Start of Record excerpts

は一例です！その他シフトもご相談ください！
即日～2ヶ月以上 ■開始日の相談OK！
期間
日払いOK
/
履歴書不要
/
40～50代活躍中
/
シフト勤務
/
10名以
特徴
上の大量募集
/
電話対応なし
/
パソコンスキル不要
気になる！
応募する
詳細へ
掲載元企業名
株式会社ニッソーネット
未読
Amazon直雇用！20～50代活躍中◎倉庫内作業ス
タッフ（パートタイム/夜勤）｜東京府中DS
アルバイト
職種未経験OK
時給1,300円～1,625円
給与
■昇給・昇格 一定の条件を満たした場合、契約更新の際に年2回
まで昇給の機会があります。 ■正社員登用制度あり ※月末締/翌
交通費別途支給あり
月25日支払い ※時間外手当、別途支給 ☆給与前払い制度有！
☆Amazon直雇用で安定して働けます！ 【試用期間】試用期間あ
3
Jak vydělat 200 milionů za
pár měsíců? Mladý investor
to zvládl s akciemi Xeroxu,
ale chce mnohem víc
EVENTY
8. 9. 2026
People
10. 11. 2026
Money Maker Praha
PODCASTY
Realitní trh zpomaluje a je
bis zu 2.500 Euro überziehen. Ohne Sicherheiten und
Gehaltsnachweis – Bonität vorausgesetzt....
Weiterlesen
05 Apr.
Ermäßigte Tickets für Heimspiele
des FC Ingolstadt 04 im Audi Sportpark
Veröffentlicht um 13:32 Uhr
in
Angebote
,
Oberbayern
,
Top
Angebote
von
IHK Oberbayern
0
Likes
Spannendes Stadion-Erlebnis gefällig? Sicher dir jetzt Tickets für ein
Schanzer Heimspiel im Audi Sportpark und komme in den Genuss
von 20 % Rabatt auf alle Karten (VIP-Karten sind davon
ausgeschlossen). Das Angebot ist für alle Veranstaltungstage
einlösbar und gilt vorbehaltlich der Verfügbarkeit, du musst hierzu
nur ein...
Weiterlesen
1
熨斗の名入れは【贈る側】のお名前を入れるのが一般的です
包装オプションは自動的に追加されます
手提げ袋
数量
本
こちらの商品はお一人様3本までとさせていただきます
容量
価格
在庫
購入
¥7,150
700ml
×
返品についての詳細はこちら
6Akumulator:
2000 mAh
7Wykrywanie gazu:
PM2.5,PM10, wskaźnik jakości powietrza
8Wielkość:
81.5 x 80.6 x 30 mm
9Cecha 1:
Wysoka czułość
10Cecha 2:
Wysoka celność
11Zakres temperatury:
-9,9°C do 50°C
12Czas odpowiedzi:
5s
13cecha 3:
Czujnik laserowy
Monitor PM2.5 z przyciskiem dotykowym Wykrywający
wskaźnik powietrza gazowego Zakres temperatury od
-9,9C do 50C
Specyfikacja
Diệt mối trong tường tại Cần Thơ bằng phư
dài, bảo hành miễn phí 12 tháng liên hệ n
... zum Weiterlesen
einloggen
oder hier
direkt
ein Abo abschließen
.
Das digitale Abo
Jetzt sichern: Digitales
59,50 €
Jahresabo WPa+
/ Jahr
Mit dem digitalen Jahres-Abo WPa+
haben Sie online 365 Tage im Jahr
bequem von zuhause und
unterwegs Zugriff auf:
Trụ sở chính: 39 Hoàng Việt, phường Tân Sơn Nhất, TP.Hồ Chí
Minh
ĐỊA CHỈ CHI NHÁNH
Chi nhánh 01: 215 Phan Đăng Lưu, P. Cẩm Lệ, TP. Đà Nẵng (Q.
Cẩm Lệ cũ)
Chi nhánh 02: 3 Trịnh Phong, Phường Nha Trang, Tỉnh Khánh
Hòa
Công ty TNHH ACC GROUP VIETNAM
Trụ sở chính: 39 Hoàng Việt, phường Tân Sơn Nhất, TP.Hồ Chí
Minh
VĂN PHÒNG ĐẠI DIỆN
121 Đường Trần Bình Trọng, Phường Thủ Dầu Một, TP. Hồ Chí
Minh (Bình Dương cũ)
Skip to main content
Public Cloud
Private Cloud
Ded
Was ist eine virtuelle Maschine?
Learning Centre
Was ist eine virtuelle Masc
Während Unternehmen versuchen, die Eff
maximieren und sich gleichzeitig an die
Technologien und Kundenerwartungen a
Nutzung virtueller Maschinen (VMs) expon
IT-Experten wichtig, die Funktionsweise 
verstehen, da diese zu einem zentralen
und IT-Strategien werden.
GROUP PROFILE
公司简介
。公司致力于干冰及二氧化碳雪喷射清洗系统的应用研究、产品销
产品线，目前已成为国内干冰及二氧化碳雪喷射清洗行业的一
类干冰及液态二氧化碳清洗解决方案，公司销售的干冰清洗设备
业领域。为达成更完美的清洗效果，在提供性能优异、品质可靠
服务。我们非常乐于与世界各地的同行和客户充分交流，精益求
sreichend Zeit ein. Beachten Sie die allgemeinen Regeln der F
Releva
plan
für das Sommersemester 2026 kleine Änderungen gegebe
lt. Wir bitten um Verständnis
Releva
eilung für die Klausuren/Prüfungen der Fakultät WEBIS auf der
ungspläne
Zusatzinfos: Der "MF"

End of Record excerpts

▶ [Assignment]:
Sift through the entries and copy every line with "GROUP".

▶ [Finished task]:
Công ty TNHH ACC GROUP VIETNAM
GROUP PROFILE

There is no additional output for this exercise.